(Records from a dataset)

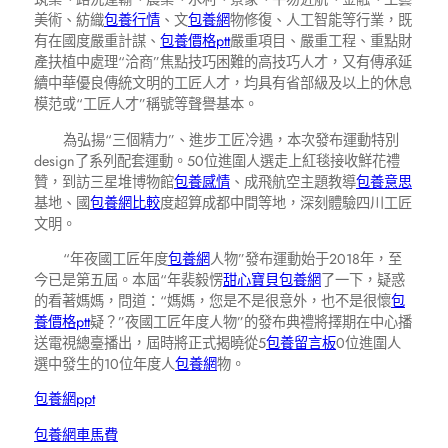
美術、紡織
包養行情
、文
包養網
物修復、人工智能等行業，既
有在國度嚴重計謀、
包養價格ptt
嚴重項目、嚴重工程、重點財
產扶植中處理“洽商”焦點技巧困難的高技巧人才，又有傳承延
續中華優良傳統文明的工匠人才，均具有省部級及以上的休息
模范或“工匠人才”稱號等聲譽基本。
為弘揚“三個精力”、進步工匠冷遇，本次發布運動特別
design了系列配套運動。50位進圍人選走上紅毯接收鮮花禮
贊，到訪三星堆博物館
包養感情
、成飛航空主題教導
包養意思
基地、國
包養網比較
度超算成都中間等地，深刻體驗四川工匠
文明。
“年夜國工匠年度
包養網
人物”發布運動始于2018年，至
今已是第五屆。本屆“年裴毅愣
甜心寶貝包養網
了一下，疑惑
的看著媽媽，問道：“媽媽，您是不是很意外，也不是很懷
包
養價格ptt
疑？”夜國工匠年度人物”的發布典禮將擇期在中心播
送電視總臺播出，屆時將正式揭曉從5
包養留言板
0位進圍人
選中發生的10位年度人
包養網
物。
包養網ppt
包養網車馬費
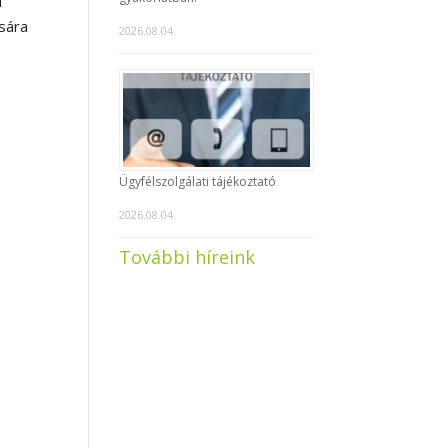
l
sára
2026.08.04.
Ügyfélszolgálati tájékoztató
2026.08.04.
További híreink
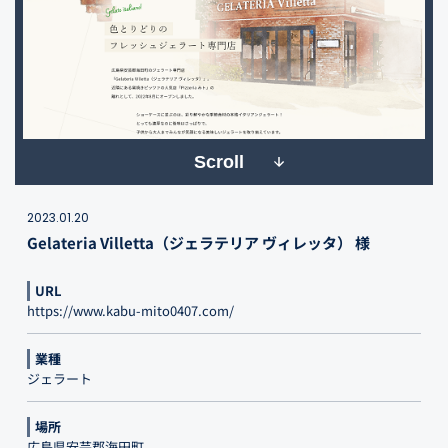
Scroll
2023.01.20
Gelateria Villetta（ジェラテリア ヴィレッタ） 様
URL
https://www.kabu-mito0407.com/
業種
ジェラート
場所
広島県安芸郡海田町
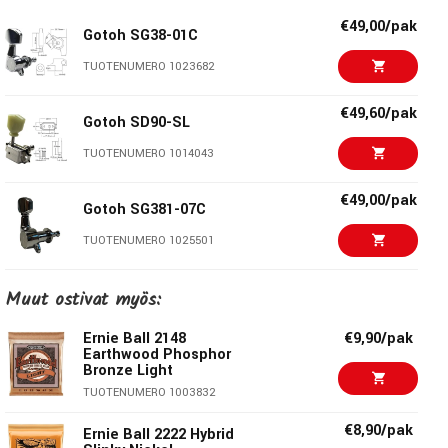
€49,00/pak
Gotoh SG38-01C
TUOTENUMERO 1023682
€49,60/pak
Gotoh SD90-SL
TUOTENUMERO 1014043
€49,00/pak
Gotoh SG381-07C
TUOTENUMERO 1025501
€49,60/pak
Muut ostivat myös:
Gotoh SG360-07
TUOTENUMERO 1014419
Ernie Ball 2148
€9,90/pak
Earthwood Phosphor
Bronze Light
€64,01/pak
Schaller G-Series
Keystone Nickel
TUOTENUMERO 1003832
TUOTENUMERO 1001043
€8,90/pak
Ernie Ball 2222 Hybrid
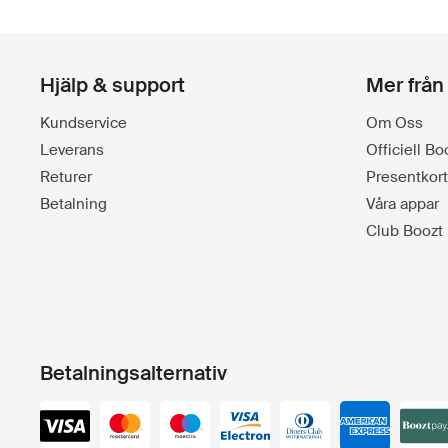
Hjälp & support
Mer från
Kundservice
Om Oss
Leverans
Officiell B
Returer
Presentkort
Betalning
Våra appar
Club Boozt
Betalningsalternativ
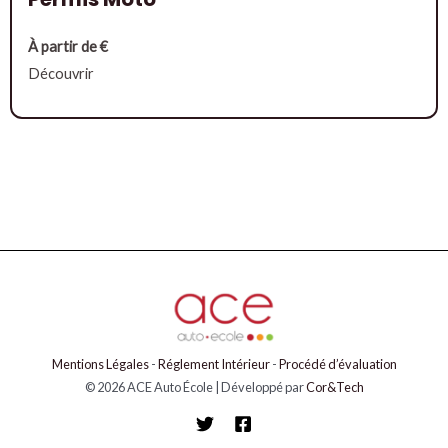
À partir de €
Découvrir
Mentions Légales
-
Réglement Intérieur
-
Procédé d’évaluation
© 2026 ACE Auto École | Développé par
Cor&Tech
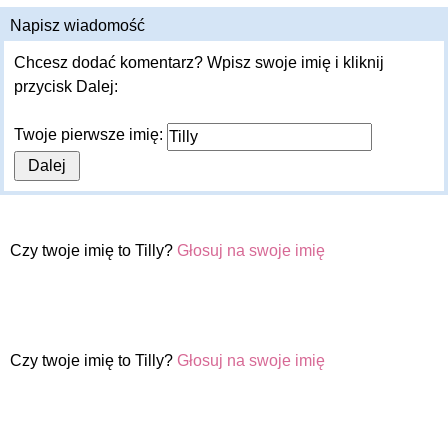
Napisz wiadomość
Chcesz dodać komentarz? Wpisz swoje imię i kliknij
przycisk Dalej:
Twoje pierwsze imię:
Czy twoje imię to Tilly?
Głosuj na swoje imię
Czy twoje imię to Tilly?
Głosuj na swoje imię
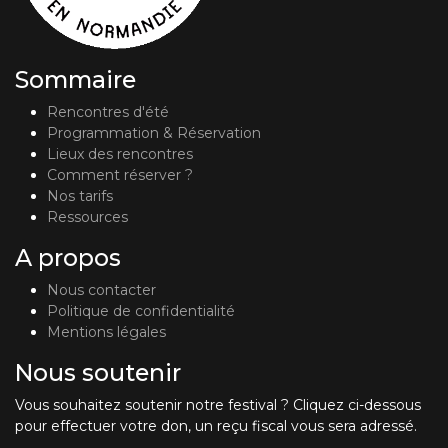
Sommaire
Rencontres d'été
Programmation & Réservation
Lieux des rencontres
Comment réserver ?
Nos tarifs
Ressources
A propos
Nous contacter
Politique de confidentialité
Mentions légales
Nous soutenir
Vous souhaitez soutenir notre festival ? Cliquez ci-dessous
pour effectuer votre don, un reçu fiscal vous sera adressé.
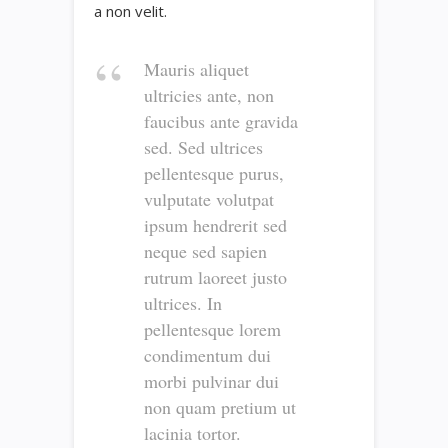
a non velit.
Mauris aliquet
ultricies ante, non
faucibus ante gravida
sed. Sed ultrices
pellentesque purus,
vulputate volutpat
ipsum hendrerit sed
neque sed sapien
rutrum laoreet justo
ultrices. In
pellentesque lorem
condimentum dui
morbi pulvinar dui
non quam pretium ut
lacinia tortor.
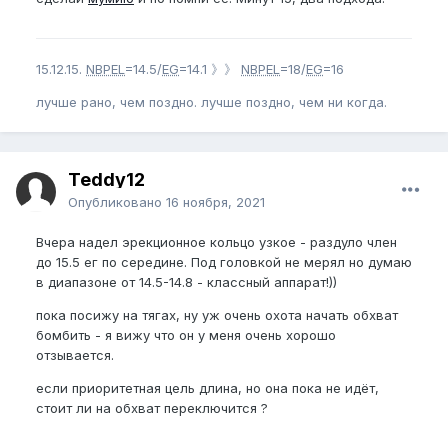
15.12.15.
NBPEL
=14.5/
EG
=14.1 》》
NBPEL
=18/
EG
=16
лучше рано, чем поздно. лучше поздно, чем ни когда.
Teddy12
Опубликовано
16 ноября, 2021
Вчера надел эрекционное кольцо узкое - раздуло член
до 15.5 ег по середине. Под головкой не мерял но думаю
в диапазоне от 14.5-14.8 - классный аппарат!))
пока посижу на тягах, ну уж очень охота начать обхват
бомбить - я вижу что он у меня очень хорошо
отзывается.
если приоритетная цель длина, но она пока не идёт,
стоит ли на обхват переключится ?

_EXERCISE PROMPT:_ From the data, collect all lines where the string "пока" appears.

_TASK ANSWER:_
пока посижу на тягах, ну уж очень охота начать обхват
если приоритетная цель длина, но она пока не идёт,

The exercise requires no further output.